Die Österreicher bieten immerhin ein Alleinstellungsmerkmal: Sie haben zusätzlich Entwürfe und Fragmente von sinfonischen Sätzen – vor allem aus Schuberts früher Jugend – im Programm, die teilweise recht vielversprechende Ansätze zeigen, aus irgendwelchen Gründen vom Komponisten aber nicht weiter verfolgt wurden.
Die Fragmente bestehen manchmal nur aus wenigen Takten, aber es sind auch Stücke von drei und mehr Minuten darunter – alle sind in einer aufführbaren Form überliefert. Vervollständigungen hat Michi Gaigg nicht berücksichtigt, weshalb mehrere Entwürfe Schuberts auf diesem Album fehlen. Sie sind in der erhaltenen Form schlicht nicht befriedigend spielbar. So etwa die Sätze Nr. 2 bis 4 des Entwurfs der E-Dur-Sinfonie D 729, von denen Schubert weitgehend nur einzelne Stimmen notierte.

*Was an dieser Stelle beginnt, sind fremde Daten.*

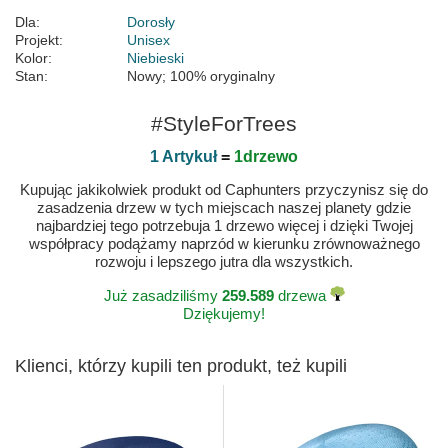
Dla:
Dorosły
Projekt:
Unisex
Kolor:
Niebieski
Stan:
Nowy; 100% oryginalny
#StyleForTrees
1 Artykuł
=
1drzewo
Kupując jakikolwiek produkt od Caphunters przyczynisz się do
zasadzenia drzew w tych miejscach naszej planety gdzie
najbardziej tego potrzebuja 1 drzewo więcej i dzięki Twojej
współpracy podążamy naprzód w kierunku zrównoważnego
rozwoju i lepszego jutra dla wszystkich.
Już zasadziliśmy
259.589
drzewa
Dziękujemy!
Klienci, którzy kupili ten produkt, też kupili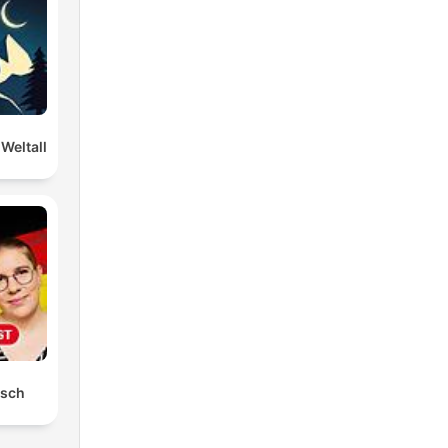
Weltall
tsch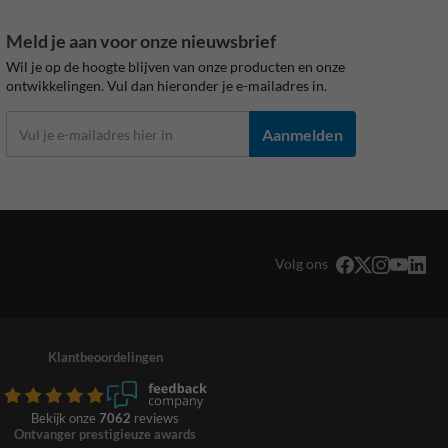
Meld je aan voor onze nieuwsbrief
Wil je op de hoogte blijven van onze producten en onze
ontwikkelingen. Vul dan hieronder je e-mailadres in.
Aanmelden
Volg ons
Klantbeoordelingen
Bekijk onze
7062
reviews
Ontvanger prestigieuze awards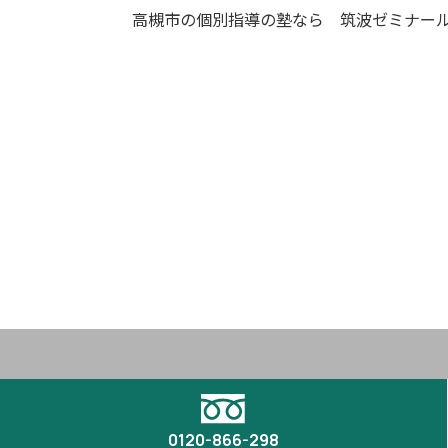
高槻市の個別指導の塾なら 筑波ゼミナー
0120-866-298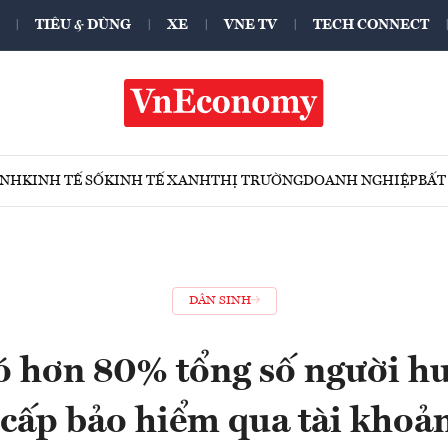
TIÊU & DÙNG
XE
VNE TV
TECH CONNECT
ÍNH
KINH TẾ SỐ
KINH TẾ XANH
THỊ TRƯỜNG
DOANH NGHIỆP
BẤT
DÂN SINH
ó hơn 80% tổng số người h
 cấp bảo hiểm qua tài khoả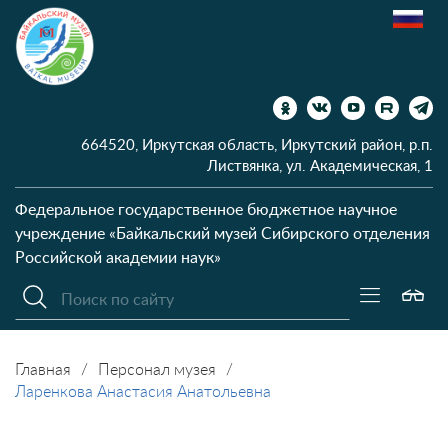
664520, Иркутская область, Иркутский район, р.п.
Листвянка, ул. Академическая, 1
Федеральное государственное бюджетное научное
учреждение
«Байкальский музей Сибирского отделения
Российской академии наук»
Главная
Персонал музея
Ларенкова Анастасия Анатольевна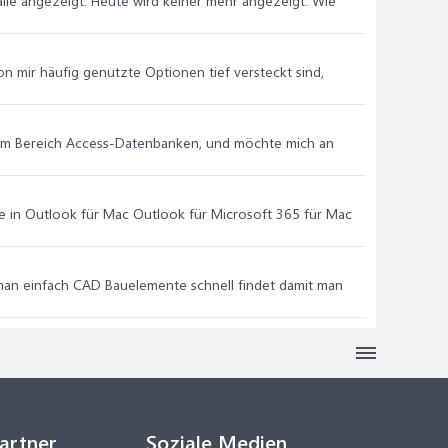
alle angezeigt. Heute wird keiner mehr angezeigt. Wie
on mir häufig genutzte Optionen tief versteckt sind,
e im Bereich Access-Datenbanken, und möchte mich an
e in Outlook für Mac Outlook für Microsoft 365 für Mac
r man einfach CAD Bauelemente schnell findet damit man
Partner
Soziale Medien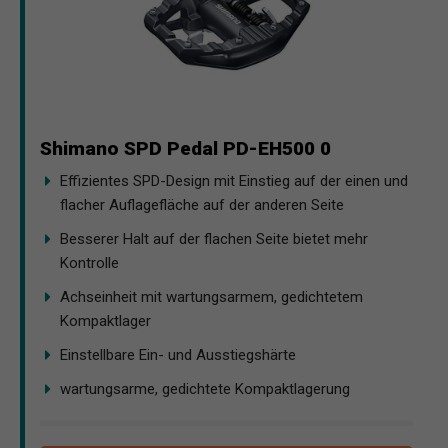
Shimano SPD Pedal PD-EH500 0
Effizientes SPD-Design mit Einstieg auf der einen und
flacher Auflagefläche auf der anderen Seite
Besserer Halt auf der flachen Seite bietet mehr
Kontrolle
Achseinheit mit wartungsarmem, gedichtetem
Kompaktlager
Einstellbare Ein- und Ausstiegshärte
wartungsarme, gedichtete Kompaktlagerung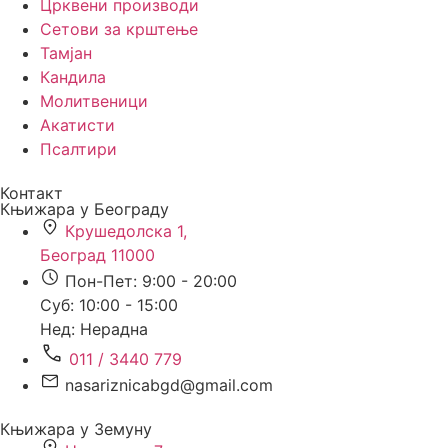
Црквени производи
Сетови за крштење
Тамјан
Кандила
Молитвеници
Акатисти
Псалтири
Контакт
Књижара у Београду
Крушедолска 1,
Београд 11000
Пон-Пет: 9:00 - 20:00
Суб: 10:00 - 15:00
Нед: Нерадна
011 / 3440 779
nasariznicabgd@gmail.com
Књижара у Земуну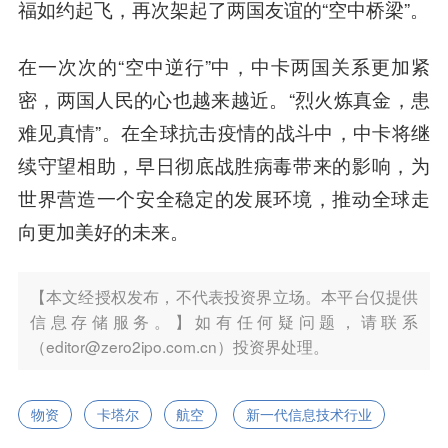
福如约起飞，再次架起了两国友谊的“空中桥梁”。
在一次次的“空中逆行”中，中卡两国关系更加紧
密，两国人民的心也越来越近。“烈火炼真金，患
难见真情”。在全球抗击疫情的战斗中，中卡将继
续守望相助，早日彻底战胜病毒带来的影响，为
世界营造一个安全稳定的发展环境，推动全球走
向更加美好的未来。
【本文经授权发布，不代表投资界立场。本平台仅提供
信息存储服务。】如有任何疑问题，请联系
（editor@zero2ipo.com.cn）投资界处理。
物资
卡塔尔
航空
新一代信息技术行业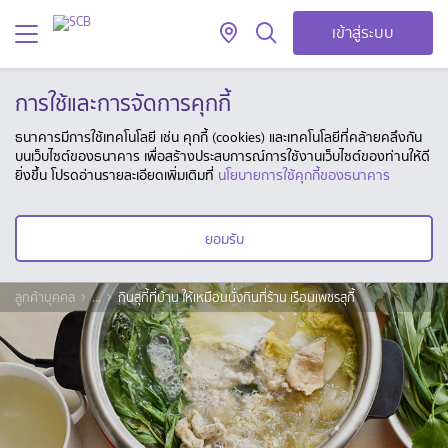
เข้าสู่ระบบ
การใช้และการจัดการคุกกี้
ธนาคารมีการใช้เทคโนโลยี เช่น คุกกี้ (cookies) และเทคโนโลยีที่คล้ายคลึงกัน
บนเว็บไซต์ของธนาคาร เพื่อสร้างประสบการณ์การใช้งานเว็บไซต์ของท่านให้ดี
ยิ่งขึ้น โปรดอ่านรายละเอียดเพิ่มเติมที่
นโยบายการใช้คุกกี้ของธนาคาร
ยอมรับ
ลูกค้าบุคคล
...
กินสุกี้ที่บ้าน ให้เหมือนนั่งกินที่ร้าน เรือนเพชรสุกี้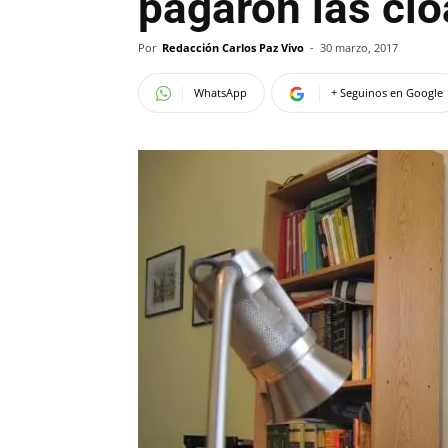
pagaron las clo
Por
Redacción Carlos Paz Vivo
-
30 marzo, 2017
WhatsApp
+ Seguinos en Google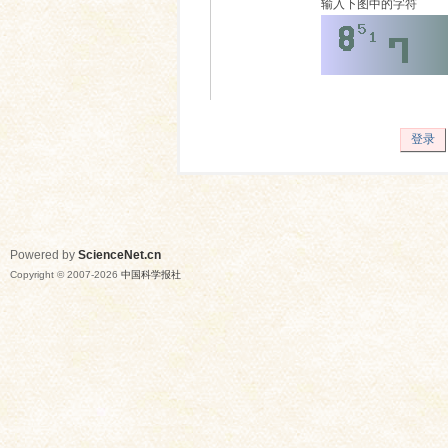
输入下图中的字符
登录
Powered by
ScienceNet.cn
Copyright © 2007-
2026
中国科学报社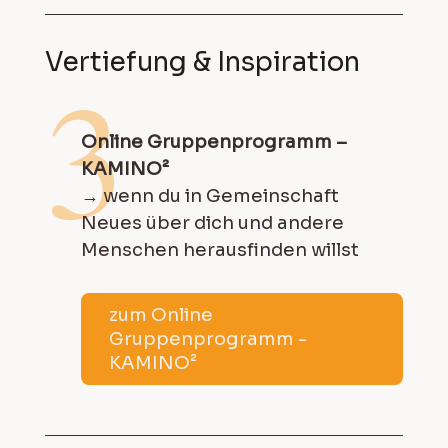
Vertiefung & Inspiration
3
Online Gruppenprogramm –
KAMINO²
→ wenn du in Gemeinschaft
Neues über dich und andere
Menschen herausfinden willst
zum Online
Gruppenprogramm -
KAMINO²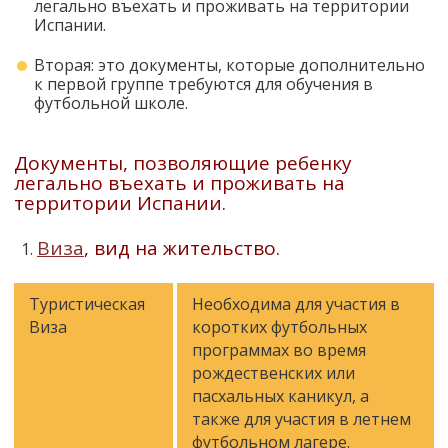
легально въехать и проживать на территории
Испании.
Вторая: это документы, которые дополнительно
к первой группе требуются для обучения в
футбольной школе.
Документы, позволяющие ребенку
легально въехать и проживать на
территории Испании.
Виза
, вид на жительство.
Туристическая
Необходима для участия в
Виза
коротких футбольных
программах во время
рождественских или
пасхальных каникул, а
также для участия в летнем
футбольном лагере.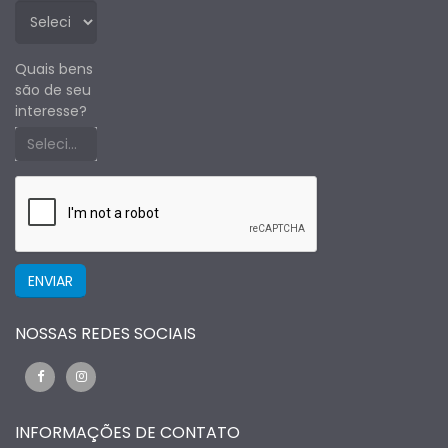
Quais bens
são de seu
interesse?
Selecione um estado primeiro
NOSSAS REDES SOCIAIS
INFORMAÇÕES DE CONTATO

Zu den kanonischen Sinfonien präsentiert L’Orfeo indes kaum neue Erkenntnisse. Gaigg leitet eine schnörkellose Wiedergabe in großer Übersetzung, die Tempo- und Dynamik-Exzessen klug aus dem Weg geht. Die Dirigentin bevorzugt jedoch einen leicht mulmigen Klang, in dem führende Stimmen gerne mal verschluckt werden, wie etwa zu Beginn des Finales der vierten Sinfonie. Im insgesamt recht lärmigen Schluss-Allegro der „großen“ C-Dur-Sinfonie schlägt sie im Seitenthema auf einmal ein schnelleres Tempo an als zuvor, wofür es keinen wirklichen Grund gibt. Die Spielkultur des eigentlich auf kleinere Formate geeichten Orchesters ist alles in allem bestechend.